Lors de la discussion des conclusions de la commission mixte paritaire sur le projet de loi de financement de la sécurité sociale avait été soulevé le problème du Mediator, interdit l’an dernier par l’Agence française de sécurité sanitaire des produits de santé.
Nous pouvons nous interroger sur l’opportunité de réduire aujourd’hui les crédits de cette agence quand celle-ci doit bénéficier de moyens nécessaires pour garantir la santé des Français en contrôlant la sécurité et la qualité des produits de santé distribués dans le pays.
Un désaccord, le même jour, avait été également exprimé sur les amendements adoptés lors de la première lecture à l’Assemblée nationale concernant l’aide médicale de l’État. Le Gouvernement avait répondu qu’ils étaient « hors sujet », ces dispositions étant contenues dans le projet de loi de finances. Nous y voilà !
On ne peut, bien sûr, qu’approuver l’augmentation des crédits destinés à l’aide médicale de l’État depuis 2008. Relevant de la solidarité nationale, cette aide est entièrement financée par l’État. Elle représente 588 millions d’euros pour 2011. Environ 215 000 personnes en ont bénéficié en 2009. Cette aide, qui existe depuis 1893, était, à l’époque, destinée à tous les démunis.
Depuis 2007, l’aide médicale de l’État a subi de nombreux aménagements. Madame la secrétaire d'État, votre politique, qui n’est pas seulement marquée par la réduction des dépenses publiques, tente, depuis une dizaine d’années, de remettre en cause cette aide, marqueur de la solidarité républicaine offerte à des personnes en grande difficulté.

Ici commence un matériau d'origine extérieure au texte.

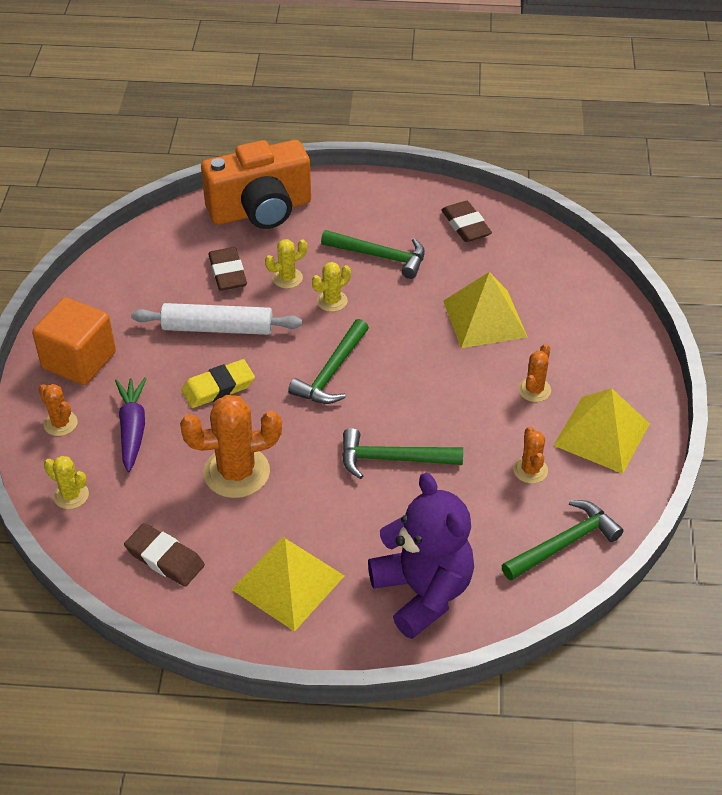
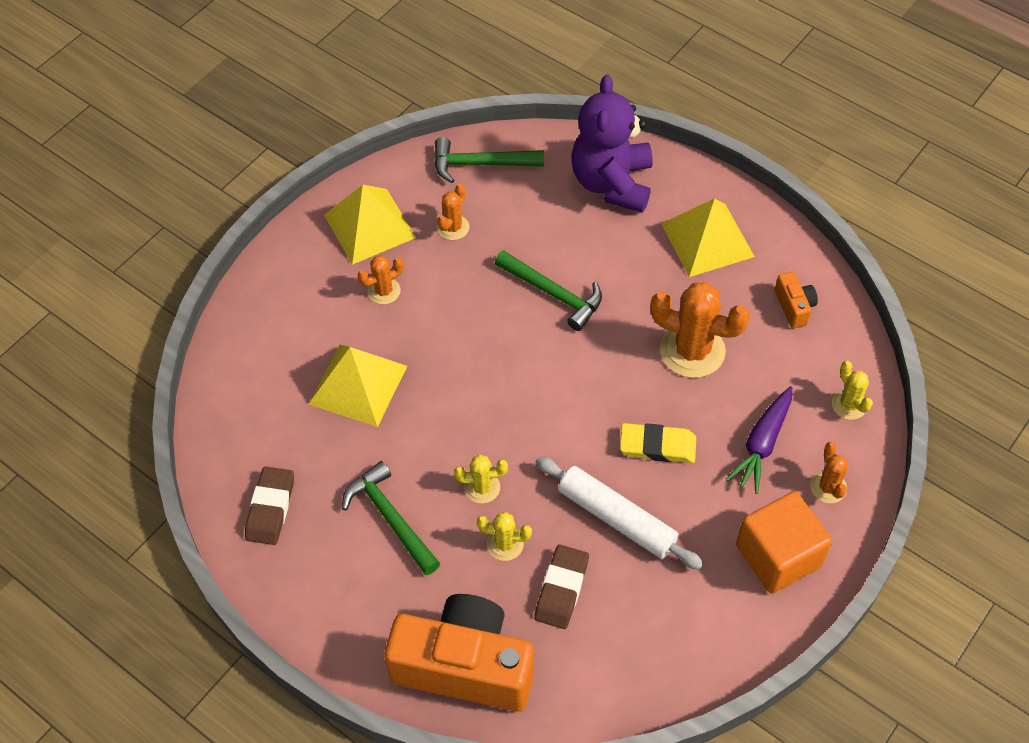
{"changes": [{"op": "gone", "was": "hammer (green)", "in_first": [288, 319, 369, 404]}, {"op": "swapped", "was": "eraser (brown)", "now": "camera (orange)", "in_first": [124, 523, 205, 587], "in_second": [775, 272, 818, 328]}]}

Après une tentative de remise en cause de l’aide médicale de l’État lors de l’examen du projet de loi relatif à l’immigration, à l’intégration et à la nationalité, l’Assemblée nationale a adopté le 2 novembre, avec l’avis favorable du Gouvernement, le démantèlement de l’aide médicale de l’État : restriction du panier de soins aux seuls actes dont le service médical est important ou modéré, …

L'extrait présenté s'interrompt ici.